* [Work order]:
Take nothing but the lines from the one with "index mcp: (293, 1037)" through the one with "thumb mcp: (214, 246)" in the entries below, both ends kept, and return them exactly with pictures left out.

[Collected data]
━━━━━━━━━━━━━━━━━━━━
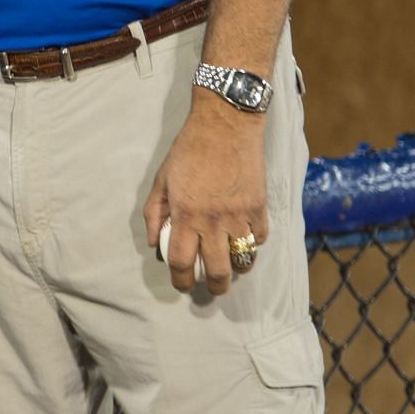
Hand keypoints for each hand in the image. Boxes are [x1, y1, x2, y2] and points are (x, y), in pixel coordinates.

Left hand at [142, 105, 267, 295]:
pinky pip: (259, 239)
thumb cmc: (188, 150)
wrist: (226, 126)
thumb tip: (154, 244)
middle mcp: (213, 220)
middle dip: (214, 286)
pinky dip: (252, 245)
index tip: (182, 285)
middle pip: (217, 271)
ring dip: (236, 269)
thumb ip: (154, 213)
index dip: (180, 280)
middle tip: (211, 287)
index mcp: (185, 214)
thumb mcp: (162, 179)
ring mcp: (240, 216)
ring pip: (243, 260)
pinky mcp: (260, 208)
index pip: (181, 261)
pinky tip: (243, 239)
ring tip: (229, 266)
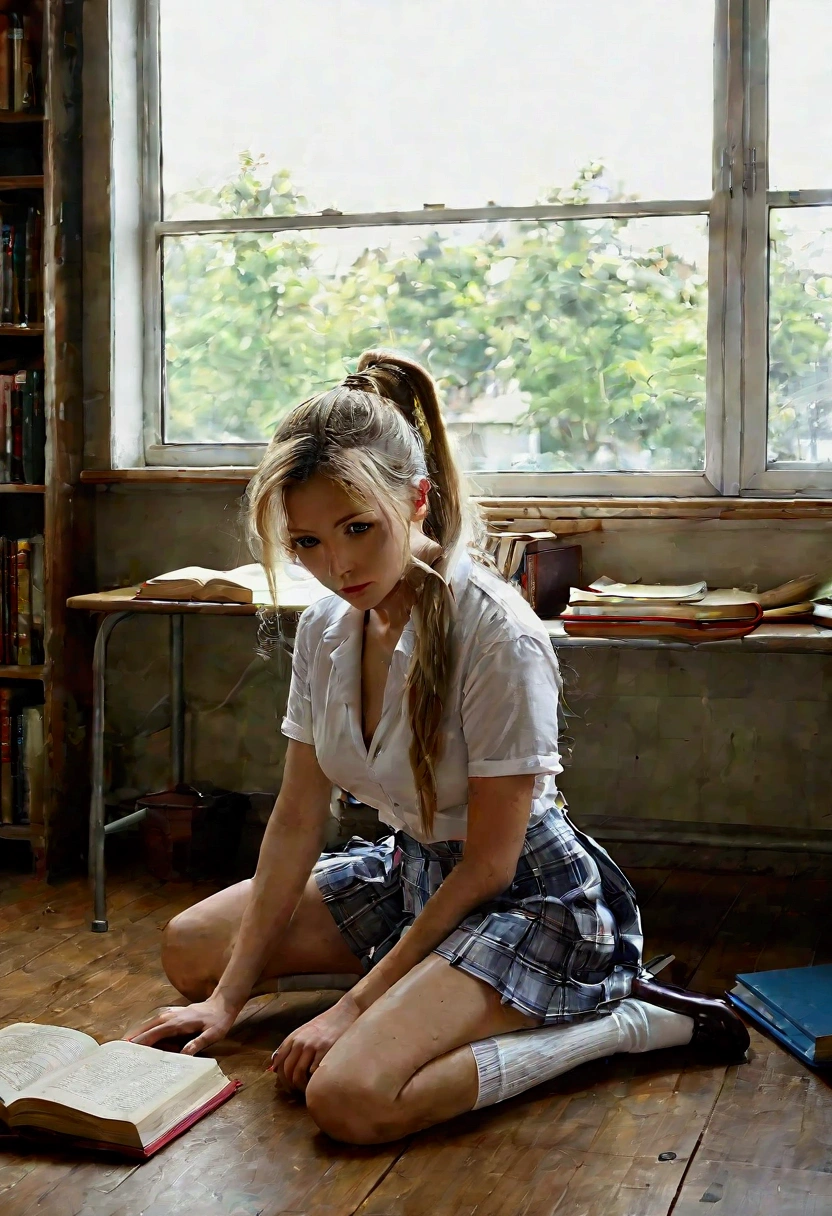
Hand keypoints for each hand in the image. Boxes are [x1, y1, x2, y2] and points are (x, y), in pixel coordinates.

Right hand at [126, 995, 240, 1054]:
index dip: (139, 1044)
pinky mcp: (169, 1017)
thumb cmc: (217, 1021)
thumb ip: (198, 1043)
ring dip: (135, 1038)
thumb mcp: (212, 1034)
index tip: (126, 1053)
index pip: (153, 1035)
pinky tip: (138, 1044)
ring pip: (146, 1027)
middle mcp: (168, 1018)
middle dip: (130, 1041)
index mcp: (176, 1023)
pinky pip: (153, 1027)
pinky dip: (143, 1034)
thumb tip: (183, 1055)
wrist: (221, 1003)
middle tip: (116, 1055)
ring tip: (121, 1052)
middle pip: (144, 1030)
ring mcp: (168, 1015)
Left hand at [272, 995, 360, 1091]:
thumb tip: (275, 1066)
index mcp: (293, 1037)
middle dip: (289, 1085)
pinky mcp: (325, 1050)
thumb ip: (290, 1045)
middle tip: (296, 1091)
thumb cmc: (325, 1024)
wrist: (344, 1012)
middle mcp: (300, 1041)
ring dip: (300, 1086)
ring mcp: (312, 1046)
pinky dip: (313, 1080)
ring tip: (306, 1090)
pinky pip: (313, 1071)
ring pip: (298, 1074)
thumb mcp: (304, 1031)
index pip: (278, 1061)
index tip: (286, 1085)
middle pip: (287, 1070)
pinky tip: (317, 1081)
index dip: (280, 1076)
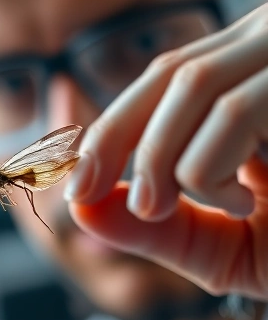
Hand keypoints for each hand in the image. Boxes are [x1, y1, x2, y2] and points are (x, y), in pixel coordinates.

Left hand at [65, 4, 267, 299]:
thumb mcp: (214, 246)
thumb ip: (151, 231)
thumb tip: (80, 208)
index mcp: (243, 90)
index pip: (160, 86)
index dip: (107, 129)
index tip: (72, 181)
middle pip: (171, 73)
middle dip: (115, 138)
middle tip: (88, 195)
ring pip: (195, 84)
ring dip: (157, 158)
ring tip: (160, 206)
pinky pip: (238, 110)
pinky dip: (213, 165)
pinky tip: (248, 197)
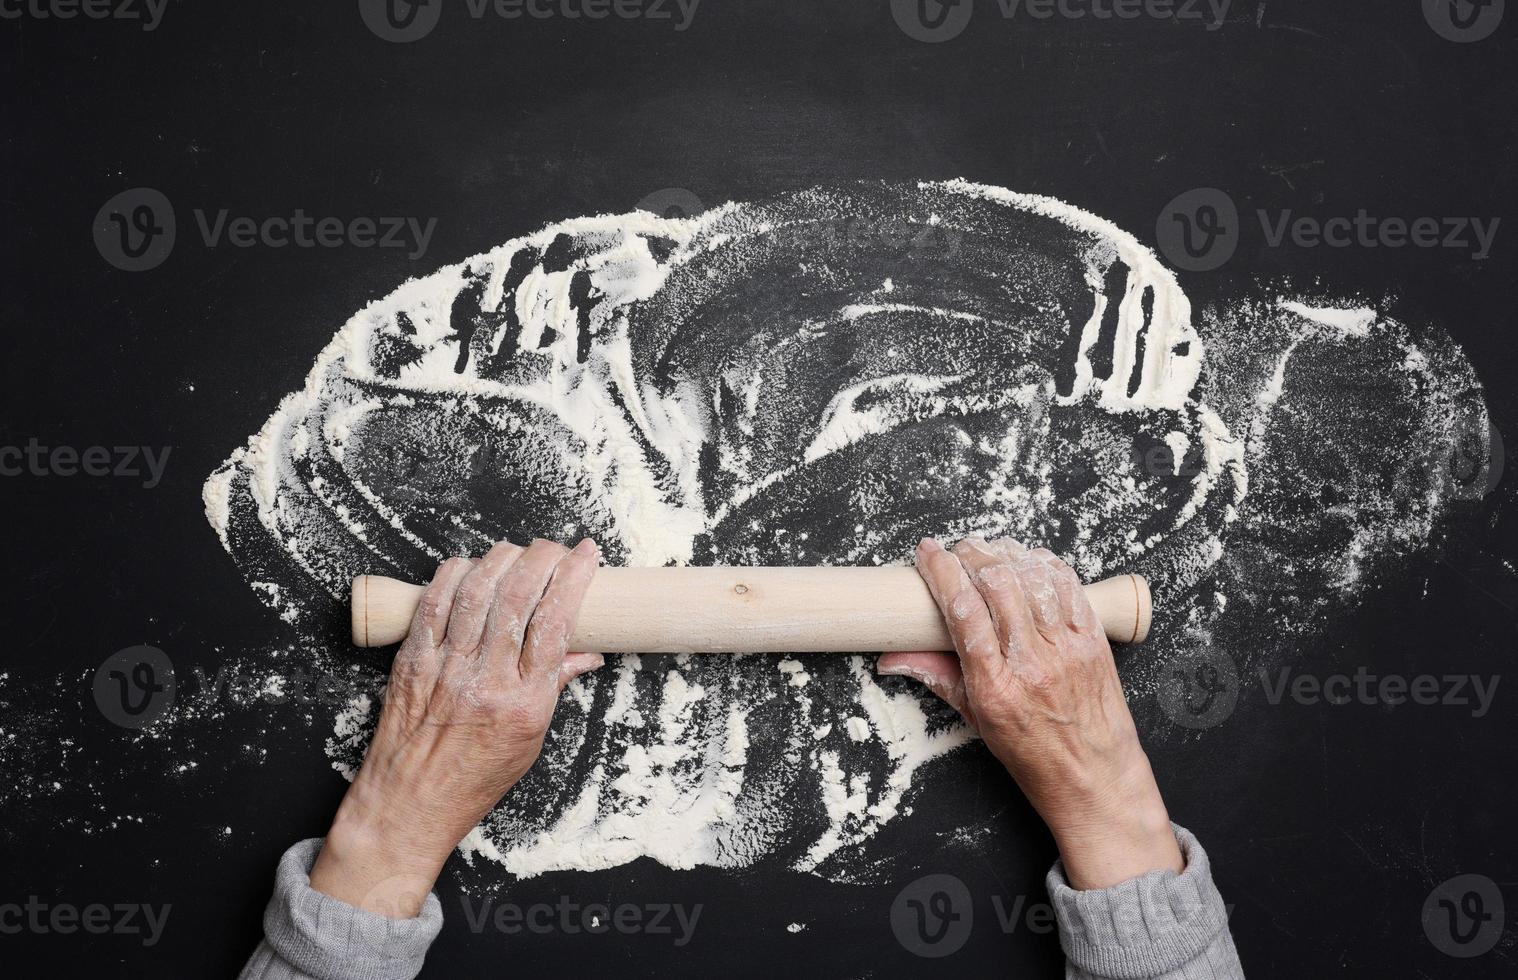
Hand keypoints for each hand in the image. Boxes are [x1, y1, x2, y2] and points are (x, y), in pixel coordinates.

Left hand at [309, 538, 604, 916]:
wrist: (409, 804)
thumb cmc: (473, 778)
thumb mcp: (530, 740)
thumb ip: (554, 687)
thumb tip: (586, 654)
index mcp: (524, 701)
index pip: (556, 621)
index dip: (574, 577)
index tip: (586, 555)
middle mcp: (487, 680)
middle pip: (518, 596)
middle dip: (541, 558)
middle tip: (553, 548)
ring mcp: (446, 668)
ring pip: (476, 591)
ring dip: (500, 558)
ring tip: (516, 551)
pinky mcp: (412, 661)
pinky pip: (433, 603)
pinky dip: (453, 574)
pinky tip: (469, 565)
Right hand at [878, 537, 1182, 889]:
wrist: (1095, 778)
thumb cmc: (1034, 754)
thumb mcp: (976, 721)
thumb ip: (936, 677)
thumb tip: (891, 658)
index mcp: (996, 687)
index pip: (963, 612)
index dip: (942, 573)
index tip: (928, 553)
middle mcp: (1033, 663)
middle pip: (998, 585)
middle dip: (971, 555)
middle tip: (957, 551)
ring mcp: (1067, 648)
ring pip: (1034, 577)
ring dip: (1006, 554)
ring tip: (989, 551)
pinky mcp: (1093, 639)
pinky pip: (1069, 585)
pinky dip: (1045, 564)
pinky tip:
━━━━━━━━━━━━━━━━━━━━
* [Result of the exercise]:
index mcp: (293, 1037)
middle dip: (289, 1085)
pinky mcp: (325, 1050)
thumb ip: (290, 1045)
middle tip: (296, 1091)
thumb cmc: (325, 1024)
wrist: (344, 1012)
middle mcp: (300, 1041)
ring dip: (300, 1086)
ring mcp: (312, 1046)
pinky dip: (313, 1080)
ring tip: (306, 1090)
pinky pip: (313, 1071)
ring pip: (298, 1074)
thumb mcp: (304, 1031)
index pip: (278, 1061)
index tip: (286, 1085)
middle pip: (287, 1070)
pinky tip: (317, 1081)
index dip: (280, 1076)
Hand keypoints for each hand in the image. Boxes are [x1, y1, x2, y2] and points are (x, y), in pixel coordinates.

Left hand at [65, 4, 267, 299]:
thumb mcp: (214, 246)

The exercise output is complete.